Study questions:
1) In the woodworking forum excerpt, why should lumber not be stored directly on a concrete floor?
2) In the woodworking forum excerpt, rewrite the passage between "Are you going" and "solid dovetailed maple.", inclusive, substituting "cherry" for "maple".
3) Can you continue the woodworking forum thread on plywood drawers and sheet storage from its final line?

Don't forget your 1/4" plywood for the backs and drawer bottoms on the list. Consider bumping your drawer dimension to 5/8 or 3/4". It will double the strength, make the hardware screws work, give meat at the bottom 1/4" dado and a larger end to nail to.

Are you going to staple/ nail these drawers? SS counter sunk screws would look cool. maybe exposed dowels? The last time I made Baltic birch drawers, I added 1/4" x 3/4" solid maple to the top to hide the end grain and then 1/4 rounded the edge 3/16". Usually, I make all my drawers from 3/4" solid dovetailed maple.

.....see what happens after three cups of coffee? Hope this helped some, I enjoyed sharing it!
Be sure to take lots of pictures and post the project here. Good luck!


----------



## huff (May 28, 2009)

Buzz,

It really shouldn't matter if you leave your sheet goods whole or cut to size to store for awhile. It will depend on how much room you have in your shop and how you will be able to store your inventory.

If you stand your full sheets either on end or on the edge, just make sure you have them standing as straight as possible.

If you have some 1/4" sheets, then I woud sandwich them between the 3/4" sheets.

*Note of caution;* Be very careful if you have your full sheets stored like that. When you go to use a sheet, if it is tight to the others, it will create a suction and when you pull the top sheet towards you, you can actually start the entire stack to tip. I've seen guys get hurt really bad when 10 - 15 sheets of 3/4" plywood tip over and trapped them.

Also avoid storing any of your lumber directly on a concrete floor if that is what you have in your shop, flat or on edge. Concrete has a lot of moisture.

Lay down some 2×4's or something to create a barrier between the floor and your lumber.

Good luck with your new kitchen.


----------



## Hopdevil (Dec 13, 2009)

Information shown:
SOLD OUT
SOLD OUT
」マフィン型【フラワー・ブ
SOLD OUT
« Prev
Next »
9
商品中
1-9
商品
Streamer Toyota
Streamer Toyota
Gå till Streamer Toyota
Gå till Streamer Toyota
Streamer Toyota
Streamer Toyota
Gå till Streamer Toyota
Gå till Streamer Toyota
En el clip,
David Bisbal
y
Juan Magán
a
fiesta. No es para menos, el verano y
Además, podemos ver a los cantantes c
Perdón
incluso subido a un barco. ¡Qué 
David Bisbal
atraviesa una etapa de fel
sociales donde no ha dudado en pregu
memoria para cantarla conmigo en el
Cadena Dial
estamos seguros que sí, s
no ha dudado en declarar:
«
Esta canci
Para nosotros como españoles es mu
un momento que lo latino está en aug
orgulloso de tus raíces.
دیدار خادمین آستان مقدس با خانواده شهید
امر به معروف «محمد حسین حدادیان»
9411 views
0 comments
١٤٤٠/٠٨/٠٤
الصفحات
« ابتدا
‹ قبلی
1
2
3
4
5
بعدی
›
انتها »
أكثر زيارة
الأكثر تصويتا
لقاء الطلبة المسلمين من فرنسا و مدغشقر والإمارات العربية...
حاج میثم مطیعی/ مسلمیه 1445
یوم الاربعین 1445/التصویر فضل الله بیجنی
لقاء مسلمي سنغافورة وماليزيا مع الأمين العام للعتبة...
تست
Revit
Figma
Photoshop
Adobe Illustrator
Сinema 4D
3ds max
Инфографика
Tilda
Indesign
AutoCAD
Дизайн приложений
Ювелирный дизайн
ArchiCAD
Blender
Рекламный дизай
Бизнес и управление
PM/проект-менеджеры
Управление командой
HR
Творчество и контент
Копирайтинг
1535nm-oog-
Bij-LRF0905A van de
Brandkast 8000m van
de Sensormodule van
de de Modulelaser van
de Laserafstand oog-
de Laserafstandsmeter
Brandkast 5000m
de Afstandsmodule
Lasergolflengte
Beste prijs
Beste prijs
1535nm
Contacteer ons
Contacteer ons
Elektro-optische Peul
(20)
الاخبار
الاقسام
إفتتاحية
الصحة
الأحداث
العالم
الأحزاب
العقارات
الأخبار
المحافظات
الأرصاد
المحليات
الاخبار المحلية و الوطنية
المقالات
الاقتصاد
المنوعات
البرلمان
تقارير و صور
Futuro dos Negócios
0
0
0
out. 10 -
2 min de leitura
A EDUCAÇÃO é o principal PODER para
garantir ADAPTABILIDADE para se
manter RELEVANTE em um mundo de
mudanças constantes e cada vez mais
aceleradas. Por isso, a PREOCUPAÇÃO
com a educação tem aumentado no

Answers for each item:
1) Concrete has a lot of moisture.

2)
Are you going to staple/ nail these drawers? SS counter sunk screws would look cool. maybe exposed dowels? The last time I made Baltic birch drawers, I added 1/4" x 3/4" solid cherry to the top to hide the end grain and then 1/4 rounded the edge 3/16". Usually, I make all my drawers from 3/4" solid dovetailed cherry.

3)
Thanks again to all of your help! This place is great. I have learned so much over the years. Lots of good stuff in there. I am using Blum Full Extension drawer slides and the doors will be european style with full overlay. I will use pocket screws and biscuits where it makes sense to keep things hidden. I plan on making the drawers with the 1/2 inch Baltic Birch. (We only plan on being in this house for a few more years and I'd rather take my learning's and apply it to another set at our next location (Wherever that may be)


----------



## Hopdevil (Dec 13, 2009)

Follow up question please.

I got a number of sheets from an industrial plywood company that services the industry and most of them are nice and flat. the 2 pieces of 1/2 inch 5×5 baltic birch plywood I got however are rather warped. (leaning side by side, one corner sticks out about 4 inches). I know once I cut them and build them into the drawers a lot of that will be straightened out, but is that normal? should they always be 'dead flat'. Should I return them? This place has an amazing selection of plywood, the 3/4 birch finished both sides is great as is 3 of the 4 sheets of 3/4 cherry one side and pre-finished birch on the other.

thoughts?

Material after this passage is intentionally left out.